Lebih mengherankan, Nawir kemudian mengklaim adanya bukti surat pembelian, tetapi tidak pernah memperlihatkannya secara terbuka. Sikap arogan kepala desa kian menuai kritik setelah ia melontarkan ucapan yang menyinggung ahli waris dengan mengatakan mereka bukan warga Desa Baraya.

Kecurigaan semakin menguat setelah salah seorang kepala dusun membawa surat tanah untuk difoto oleh ahli waris. Hasil pemeriksaan foto mengungkap kejanggalan: dokumen tersebut diduga dibuat oleh mantan sekretaris desa dengan saksi dua ketua RT. Namun, mantan sekdes membantah keras keterlibatannya dan menegaskan tanda tangannya dipalsukan.

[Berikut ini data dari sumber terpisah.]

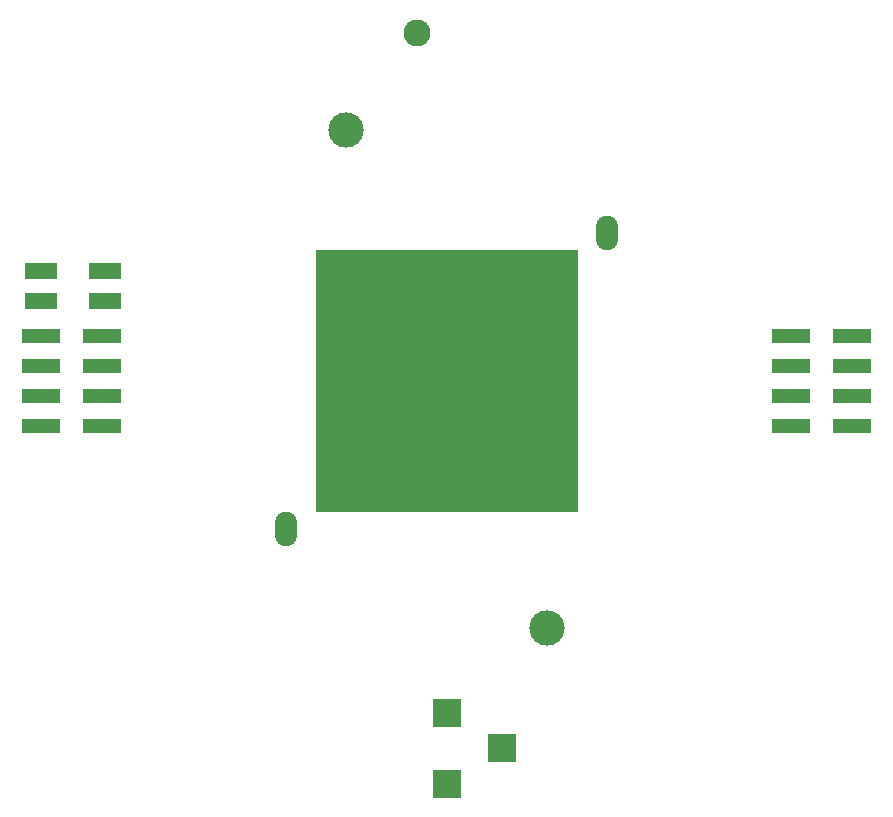
<source format=gbs>
G04 Layer_Color=16711935*
%FSLAX24Y24*%
%MOIN*%
G70*
G01*
G75*
%ADD56R,0.8721X0.8721*%
%ADD59O,0.0729X0.1162*%
%ADD60R,0.0926X0.0926*%
%ADD61C,0.1175*%
%ADD62C,0.0900*%
%ADD63R,0.1310X0.0509*%
%ADD64R,0.1060X0.0560*%
D56*
X0Y0D02*
D03*
D59*
X5358Y4937D02*
D03*
X-5358Y-4937D02*
D03*
D60*
X0Y-11069D02*
D03*
Y-13431D02*
D03*
X1850Y-12250D02*
D03*
D61*
X3350Y-8250D02*
D03*
X-3350Y8350D02*
D03*
D62*
X-1000Y11600D02*
D03*
D63*
X11475Y-1500D02*
D03*
Y-500D02*
D03*
Y500D02*
D03*
Y1500D02*
D03*
X13525Y-1500D02*
D03*
Y-500D02*
D03*
Y500D02*
D03*
Y1500D02*
D03*
X-13525Y-1500D02*
D03*
Y-500D02*
D03*
Y500D02*
D03*
Y1500D02*
D03*
X-11475Y-1500D02*
D03*
Y-500D02*
D03*
Y500D02*
D03*
Y1500D02*
D03*
D64*
X-13525Y2650D02*
D03*
X-11375D02*
D03*
X-13525Y3650D02*
D03*
X-11375D02*
D03*
M02*

</source>
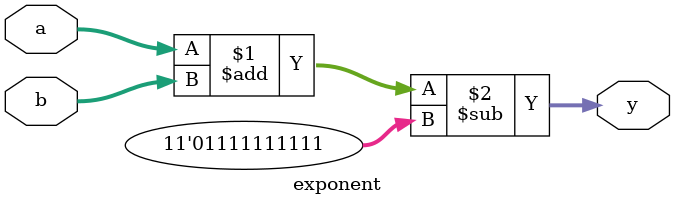
<source format=v>
`timescale 1ns / 1ps


module exponent(y,a,b);
input [10:0] a,b;
output [10:0] y;
assign y = a+b-(11'd1023);
endmodule

</source>
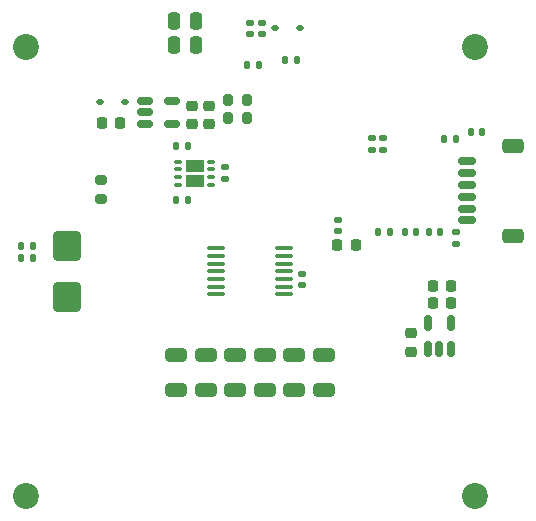
<source format=gbp>
%TF.GenerationSoftware,KiCad,Pcbnew,8.0.7*%
%TF.CreationDate,2025-10-10T17:09:57-07:00*%
%TF.ProjectId,CurlDrive-2,4375726c-4472-4697-9665-2d322e6b6963,rev?*%
%TF.SameCoordinates,Original*%
%TF.FileFunction,Paste,Bot*%
%TF.FilePolarity,Positive*%
%FSLAX46Y46*%
G04 Gerber Fmt 4.6, Leading zero omitted, Abs format (unit mm)*
G04 Created by KiCad (PCBNEW 8.0.7) date 2025-10-10 17:09:57*
%MOMM*%
%LPD*%
G01*
G04 APERTURE LIST*
G04 Aperture macros list*
%AMRoundRect*
0 Rectangle with rounded corners*
0 $1 Rounding radius*
0 $2 $3 $4 $5 $6 $7 $8 $9 X,Y pos of 4 corners*
0 Add a 4 corners polygon primitive as box body*
4,1,4,$2,$3,$4,$5,$6,$7,$8,$9,$2,$3,0*
0 Add four circle primitives for the rounded corners*
1,1,$1+$1,$2,$3*
1,1,$1+$1,$4,$5*
1,1,$1+$1,$6,$7*
1,1,$1+$1,$8,$9*
0 Add four rect primitives between the rounded corners*
20,1,$1+$1,$2,$3,$4,$5,0*
20,1,$1+$1,$4,$5,$6,$7,0*
20,1,$1+$1,$6,$7,$8,$9,0*
20,1,$1+$1,$8,$9,$2,$3,0*%
G04 Aperture macros list end*
%ADD10C,2.200000*%
%ADD11RoundRect,0.225000X0.250000X-0.225000X0.250000X0.225000X-0.250000X0.225000X-0.250000X-0.225000X0*%
%ADD12RoundRect,0.112500X0.187500X0.112500X-0.187500X0.112500X-0.187500X-0.112500X0.187500X-0.112500X0*%
%ADD13RoundRect,0.135000X-0.135000X-0.185000X0.135000X-0.185000X0.135000X0.185000X-0.135000X0.185000X0*%
%ADD14RoundRect,0.225000X0.225000X0.250000X-0.225000X0.250000X-0.225000X-0.250000X0.225000X-0.250000X0*%
%ADD15RoundRect,0.140000X-0.140000X-0.170000X0.140000X-0.170000X0.140000X0.170000X-0.140000X0.170000X0*%
%ADD16RoundRect,0.140000X0.170000X-0.140000X0.170000X0.140000X-0.170000X0.140000X-0.170000X-0.140000X0*%
%ADD17RoundRect,0.250000X-0.650000X0.325000X-0.650000X-0.325000X0.650000X-0.325000X0.650000X0.325000X0*%
%ADD18RoundRect,0.100000X-0.637500X-0.100000X0.637500X-0.100000X0.637500X0.100000X-0.637500X0.100000X0*%
%ADD19RoundRect,0.150000X-0.625000X0.150000X-0.625000X-0.150000X0.625000X-0.150000X0.625000X0.150000X0*%
%ADD20RoundRect,0.250000X-0.650000X0.350000X-0.650000X-0.350000X0.650000X-0.350000X0.650000X0.350000X0*%
%ADD21RoundRect,0.140000X-0.170000X0.140000X-0.170000X-0.140000X0.170000X-0.140000X0.170000X0.140000X0*%
%ADD22RoundRect,0.135000X0.135000X0.185000X-0.135000X0.185000X-0.135000X-0.185000X0.135000X-0.185000X0*%
%ADD23RoundRect,0.150000X0.150000X-0.512500X0.150000X0.512500X-0.150000X0.512500X-0.150000X-0.512500X0*%
%ADD24RoundRect,0.200000X-0.200000X-0.275000X0.200000X-0.275000X0.200000X0.275000X-0.200000X0.275000X0*%
%ADD25RoundRect,0.200000X0.200000X0.275000X-0.200000X0.275000X-0.200000X-0.275000X0.200000X-0.275000X0*%
%ADD26RoundRect,0.200000X-0.275000X0.200000X-0.275000X-0.200000X0.275000X-0.200000X0.275000X0.200000X0*%
%ADD27RoundRect,0.250000X0.250000X0.475000X-0.250000X0.475000X-0.250000X-0.475000X0.250000X-0.475000X0*%
%ADD28RoundRect,0.250000X-0.900000X1.000000X-0.900000X-1.000000X0.900000X-1.000000X0.900000X1.000000X0*%
%ADD29RoundRect,0.080000X0.655000X0.455000X-0.655000X0.455000X-0.655000X-0.455000X0.655000X-0.455000X0*%
%ADD30RoundRect,0.075000X0.225000X0.075000X-0.225000X0.075000X-0.225000X-0.075000X0.225000X-0.075000X0*%
%ADD31RoundRect,0.140000X0.140000X0.170000X-0.140000X0.170000X-0.140000X-0.170000X0.140000X-0.170000X0*%
%ADD32RoundRect,0.150000X-0.512500X-0.150000X0.512500X-0.150000X0.512500X0.150000X-0.512500X0.150000X0*%
G04 APERTURE END LIST*
D10*
X131000000Y-81000000D03*
X131000000Y-119000000D03*
X169000000Y-119000000D03*
X169000000Y-81000000D03*
D11*
X145040000Y-87545000D03*
X145040000Y-85995000D03*
D12*
X154200000Y-79440000D03*
X152100000Y-79440000D03*
D13*
X166375000Y-88800000D03*
X167395000Y-88800000D03*
D14*
X167010000Y-101240000D03*
X165460000Y-101240000D03*
D15*
X165140000Y-96700000D03*
X166100000Y-96700000D03*
D16*
X147850000Y-92180000D03*
X147850000Y-91220000D03*
D17*
X148750000Y-107075000D03*
X148750000Y-110025000D03*
D18*
X147137500Y-101950000D03*
X147137500Y-101300000D03*
X147137500Y-100650000D03*
X147137500Y-100000000D03*
X147137500Y-99350000D03*
X147137500Y-98700000D03*
X147137500Y-98050000D03*
X152862500Y-98050000D03*
X152862500Y-98700000D03*
X152862500Y-99350000D03*
X152862500Y-100000000D03*
X152862500Y-100650000D03*
X152862500Y-101300000D03*
X152862500Y-101950000D03*
D14*
X158925000Y-97775000D03*
X157375000Y-97775000D03*
D19*
X168350000Y-90700000D03*
X168350000Y-91700000D03*
X168350000Y-92700000D03*
X168350000Y-93700000D03*
X168350000Y-94700000D03*
X168350000Y-95700000D03*
D20*
X172225000Y-89400000D03*
X172225000Y-97000000D03*
D21*
X160275000Y-88750000D03*
X160275000Y-89710000D03*
D16*
X154400000Y-101180000D03*
X154400000Y-100220000D03*
D22*
X153960000Y-82100000D03*
X152940000Y-82100000D03*
D14*
X139005000Y-87480000D03*
X137455000Y-87480000D03*
D22*
X150735000Y-82550000D03*
X149715000Y-82550000D03*
D13*
X143740000Y-89425000D03*
X144760000Y-89425000D03*
D17*
X146250000Y-107075000D03*
X146250000Y-110025000D03*
D16*
X150000000Y-79960000D03*
X150000000Y-79000000D03*
D23*
X166970000Y-106627500D03*
X166020000Y-106627500D03*
X165070000Y-106627500D03*
X165070000Y-104352500D03*
X166970000Y-104352500D03*
D22*
X161880000Y-96700000D03*
X160860000Y-96700000D03*
D11*
X163575000Y-106825000D03*
X163575000Y-105275000D03*
D24*
X148100000Y-87000000D03*
X149750000Y-87000000D03*
D25*
X149755000Y-85520000D03*
X148105000Y-85520000D03*
D13*
X130590000Y-97850000D03*
X131610000Y-97850000D03*
D16*
X167425000Y-97680000D03*
X167425000Y-96720000D03*
D22*
X131610000Y-98900000D03*
X130590000Y-98900000D03*
D21*
X161250000Y-88750000D03*
X161250000Y-89710000D03*
D15*
X168670000Y-88250000D03*
X169630000Y-88250000D03*
D26*
X137400000Y-92275000D03*
X137400000Y-93925000D03*
D16*
X151000000Y-79960000D03*
X151000000Y-79000000D03*
D11*
X146500000Y-87550000D03*
X146500000Y-86000000D03*
D27*
X145430000Y-78835000D03*
X143530000Y-78835000D03*
D16*
X157445000Y-96610000D03*
X157445000Y-95650000D03*
D28*
X134500000Y-97850000D03*
X134500000Y-102150000D03*
D17*
X156250000Y-107075000D03*
X156250000Y-110025000D03*
D12*
X139400000Y-85700000D03*
X137300000Y-85700000D03*
D17*
X153750000Y-107075000D03*
X153750000Y-110025000D03*
X151250000Y-107075000D03*
X151250000Y-110025000D03*
D15*
X143750000Y-94000000D03*
X144710000Y-94000000D03*
D29*
X145325000Y-92347500D03*
X145325000Y-91077500D03*
D30*
X146725000Y-90737500D03*
X146725000Y-91387500D03*
X146725000Y-92037500D03*
X146725000Y-92687500D03*
X143925000Y-92687500D03*
X143925000Y-92037500D03*
X143925000Y-91387500D03*
X143925000Y-90737500D03*
D31*
X164065000Y-96700000D03*
X163105000Y-96700000D03*
D17*
X143750000Y-107075000D03*
X143750000Y-110025000D03*
D14*
X167010000Y-102700000D03*
X165460000Y-102700000D03*
D32*
X141122500Y-87505000D03*
X141122500Y-86555000D03*
X141122500Y-85605000D03*
X143397500Y-85605000D03*
X143397500Y-87505000D03*
D27*
X145430000Y-80810000D03*
X143530000Y-80810000D03*
M02*

</source>
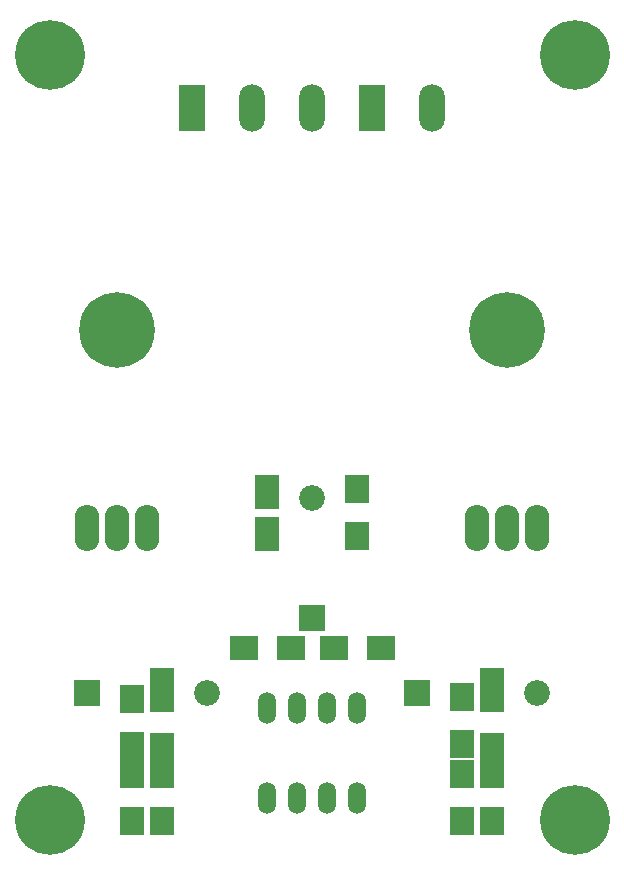
<source format=gbr>
G04 #@! TF.FileFunction,Soldermask,Bot*
%FSLAX46Y46*%
G04 Gerber Fmt 4.6, Leading zero omitted, Abs format (unit mm)*
G04 Created by KiCad (PCBNEW 4.0.5+dfsg1-4) date Mon Apr 17 11:42:06 2017*
%MOMM*%
%LPD*%
G01*
G04 APERTURE LIST*
%ADD10C,0.100000*%
%ADD11C,2.178000*%
%ADD12R,2.178000X2.178000*%
%ADD13R,2.200000X4.000000*%
%ADD14O,2.200000X4.000000*%
%ADD15R,2.000000X2.400000*%
%ADD16R,2.100000X2.400000*%
%ADD17R,2.400000X2.100000*%
%ADD18R,2.000000X3.000000*%
%ADD19R,2.099260X3.699460*%
%ADD20C,5.900000*%
%ADD21O,2.099260X3.900120*%
%ADD22C,6.400000*%
%ADD23O,1.500000X2.700000*%
G04 APERTURE END LIST*
D10*
D11*
X168910000Y-128270000D03*
D12*
X158750000Y-128270000D03*
D11*
X196850000Y-128270000D03*
D12*
X186690000Y-128270000D03*
D11*
X177800000Y-111760000D03*
D12*
X177800000Y-121920000D03*
D13*
X182880000Y-78740000D03*
D14*
X187960000Y-78740000D03*
D13*
X167640000Y-78740000D03*
D14*
X172720000Y-78740000D03*
X177800000Y-78740000D03*
D15*
X162560000Y-132810000D03*
X162560000Y-128810000D03*
X162560000Y-135160000D03*
X162560000Y-139160000D03*
X190500000Y-135160000D03*
X190500000Y-139160000D03*
X190500000Y-132599200D03*
X190500000Y-128599200D03*
D16*
X165100000Y-135160000D03*
X165100000Y-139160000D03*
D17*
X179610000Y-124460000D03*
X183610000Y-124460000D03*
X175990000Y-124460000D03*
X171990000Y-124460000D03*
D16*
X193040000Y-135160000D03*
X193040000Y-139160000D03*
X181610000Y-111030000D03*
X181610000Y-115030000D03*
D18*
X173990000Y-114830000D03*
X173990000Y-111230000D03*
D19*
X165100000Y-128059180D03*
X165100000Y-133560820D03*
X193040000Y-128059180D03*
X193040000Y-133560820D03*
D20*
X155575000Y-139065000D03*
X200025000Y-139065000D03*
D21*
X161290000Y-114300000D03*
X158750000Y-114300000D03*
X163830000Y-114300000D03*
D22*
X161290000Y-97536000D03*
D21*
X194310000Y-114300000D03*
X191770000Y-114300000D03*
X196850000Y-114300000D03*
D22*
X194310000Y-97536000D03*
D20*
X200025000Y-74295000D03*
X155575000Y-74295000D03*
D23*
X173990000Y-137160000D03*
X176530000Y-137160000D03*
X176530000Y-129540000D03*
X173990000Y-129540000D03*
X179070000Y-137160000D03*
X181610000Y-137160000D03*
X181610000Y-129540000D03*
X179070000Y-129540000D03*
M02*

</source>
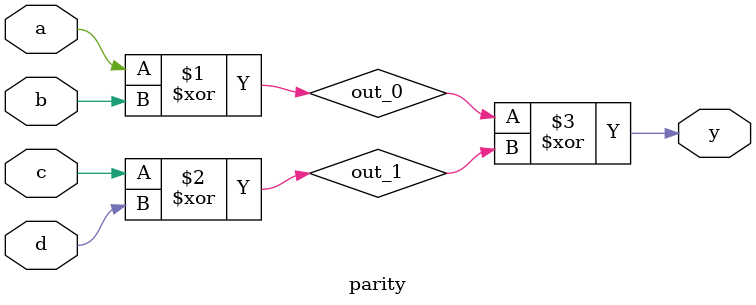
<source format=v>
module parity (
a      , // First input
b      , // Second input 
c      , // Third Input
d      , // Fourth Input
y        // Parity  output
);

// Input Declaration
input       a       ;
input       b       ;
input       c       ;
input       d       ;
// Ouput Declaration
output      y      ;
// port data types
wire        a        ;
wire        b        ;
wire        c        ;
wire        d        ;
wire        y        ;
// Internal variables
wire        out_0 ;
wire        out_1 ;

// Code starts Here
xor u0 (out_0,a,b);

xor u1 (out_1,c,d);

xor u2 (y,out_0,out_1);

endmodule // End Of Module parity 

</source>
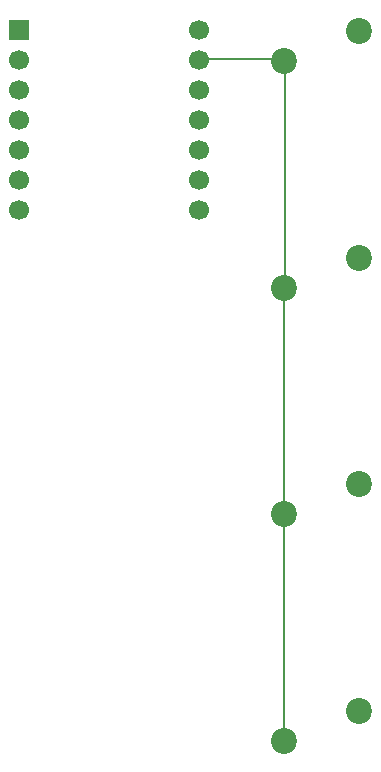
<source format=gbr>
%TF.GenerationSoftware,KiCad,Pcbnew,8.0.6*%
%TF.CreationDate,2024-11-02T08:16:50+08:00*%
%TF.ProjectId,macropad,6d616372-6f70-4616-942e-6b696361645f,rev?*%
%TF.SameCoordinates,Original*%
%TF.FileFunction,Copper,L1,Top*%
%TF.FilePolarity,Positive*%
%FSLAX46Y46*%
G04 Gerber Fmt 4.6, Leading zero omitted, Abs format (unit mm)*
G04 Created by KiCad (PCBNEW 8.0.6) date 2024-11-02 08:16:50*
%MOMM*%
%LPD*%
G01*
G04 APERTURE LIST*
%TA.AperFunction,ComponentPad*%
%ADD10C,2.200000*%
%TD*%
%TA.AperFunction,ComponentPad*%
%ADD11R,1.700000X1.700000*%
%TD*%
%TA.AperFunction,ComponentPad*%
%ADD12C,1.700000*%
%TD*%
%TA.AperFunction,Conductor*%
%ADD13C,0.200000*%
%TD*%
G04 APERTURE END LIST*
D10*
%TO.P,SW4,1,1*%
%TO.N,Net-(U1-PB09_A7_D7_RX)*%
X156974000Y-139018631D03*
%TO.P,SW4,2,2*%
%TO.N,GND*%
X150624000Y-141558631D03*
%TD*%
%TO.P,SW3,1,1*%
%TO.N,Net-(U1-PA7_A8_D8_SCK)*%
X157016000Y-119836101D03*
%TO.P,SW3,2,2*%
%TO.N,GND*%
X150666000Y-122376101D03*
%TD*%
%TO.P,SW1,1,1*%
%TO.N,Net-(U1-PA6_A10_D10_MOSI)*%
X156960000Y-81512530D03*
%TO.P,SW1,2,2*%
%TO.N,GND*%
X150610000Y-84052530D03*
%TD*%
%TO.P,SW2,1,1*%
%TO.N,Net-(U1-PA5_A9_D9_MISO)*%
X157000000Y-100694098D03*
%TO.P,SW2,2,2*%
%TO.N,GND*%
X150650000Y-103234098D03*
%TD*%
D11*
%TO.P,U1,1,PA02_A0_D0*%
%TO.N,unconnected-(U1-PA02_A0_D0-Pad1)*%
X128200000Y-81392015D03*
D12*
%TO.P,U1,2,PA4_A1_D1*%
%TO.N,unconnected-(U1-PA4_A1_D1-Pad2)*%
X128200000Y-83932015D03*
%TO.P,U1,3,PA10_A2_D2*%
%TO.N,unconnected-(U1-PA10_A2_D2-Pad3)*%
X128200000Y-86472015D03*
%TO.P,U1,4,PA11_A3_D3*%
%TO.N,unconnected-(U1-PA11_A3_D3-Pad4)*%
X128200000Y-89012015D03*
%TO.P,U1,5,PA8_A4_D4_SDA*%
%TO.N,unconnected-(U1-PA8_A4_D4_SDA-Pad5)*%
X128200000Y-91552015D03*
%TO.P,U1,6,PA9_A5_D5_SCL*%
%TO.N,unconnected-(U1-PA9_A5_D5_SCL-Pad6)*%
X128200000Y-94092015D03*
%TO.P,U1,7,PB08_A6_D6_TX*%
%TO.N,unconnected-(U1-PB08_A6_D6_TX-Pad7)*%
X128200000Y-96632015D03*
%TO.P,U1,8,PB09_A7_D7_RX*%
%TO.N,Net-(U1-PB09_A7_D7_RX)*%
X143450000Y-96632015D03*
%TO.P,U1,9,PA7_A8_D8_SCK*%
%TO.N,Net-(U1-PA7_A8_D8_SCK)*%
X143450000Y-94092015D03*
%TO.P,U1,10,PA5_A9_D9_MISO*%
%TO.N,Net-(U1-PA5_A9_D9_MISO)*%
X143450000Y-91552015D03*
%TO.P,U1,11,PA6_A10_D10_MOSI*%
%TO.N,Net-(U1-PA6_A10_D10_MOSI)*%
X143450000Y-89012015D03*
%TO.P,U1,12,3V3*%
%TO.N,unconnected-(U1-3V3-Pad12)*%
X143450000Y-86472015D03*
%TO.P,U1,13,GND*%
%TO.N,GND*%
X143450000Y-83932015D03*
%TO.P,U1,14,5V*%
%TO.N,unconnected-(U1-5V-Pad14)*%
X143450000Y-81392015D03*
%TD*%
D13*
%TO.N,GND*%
X150650000Y-122360101D02*
X150666000Y-122376101D01*
X150600000Y-122376101D02*
X150600000Y-141534631D01*
X150360000Y-103234098D02*
X150300000Y-103294098D01*
X150716000Y-84676098D02*
X150716000Y-103234098D01*
X143450000Y-83820000D02*
X143345000Y-83820000D01*
X143345000Y-83820000D02*
X143477530Y-83952530D01*
X150650000Y-83952530D02*
X150650000Y-84516000D01*
X143450000Y-83820000D02*
X150442470Y-83820000D01*
X150650000Y-103232729D02*
X150650000Y-122454199D01*
X150650000Y-103234098D02*
X150360000Y-103234098D01*
X150517470Y-83820000D02*
X150650000Y-83952530D01*
X150650000Y-84516000D02*
X150716000Y-84582000D01*
X150600000Y-141534631D02*
X150624000Y-141558631D01*
%TD*%
M02*

</source>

Situasi semakin runyam ketika mantan sekdes lain justru mengaku pernah menulis surat tersebut, tetapi hanya sebagai formalitas tanpa kekuatan hukum. Beberapa saksi yang namanya tercantum dalam dokumen juga membantah dan menyebut tanda tangan maupun cap jempol mereka dipalsukan.
Kisruh makin memanas setelah muncul surat kedua dengan isi berbeda dari yang pertama. Dokumen baru ini justru memperkuat dugaan adanya rekayasa sistematis untuk melegalkan tanah bermasalah demi kepentingan pihak tertentu.
Warga mendesak aparat penegak hukum segera turun tangan. Kasus ini diduga memenuhi unsur pidana sesuai Pasal 263 KUHP tentang pemalsuan surat, dengan ancaman hukuman penjara hingga enam tahun. Ahli waris memastikan akan segera melaporkan kasus ini ke Polres Jeneponto agar oknum perangkat desa yang terlibat diproses hukum.
Tokoh masyarakat Desa Baraya menegaskan kasus ini tidak boleh dibiarkan berlarut-larut. “Desa butuh pemimpin amanah, bukan pemimpin yang mempermainkan rakyat dengan surat palsu,” tegasnya.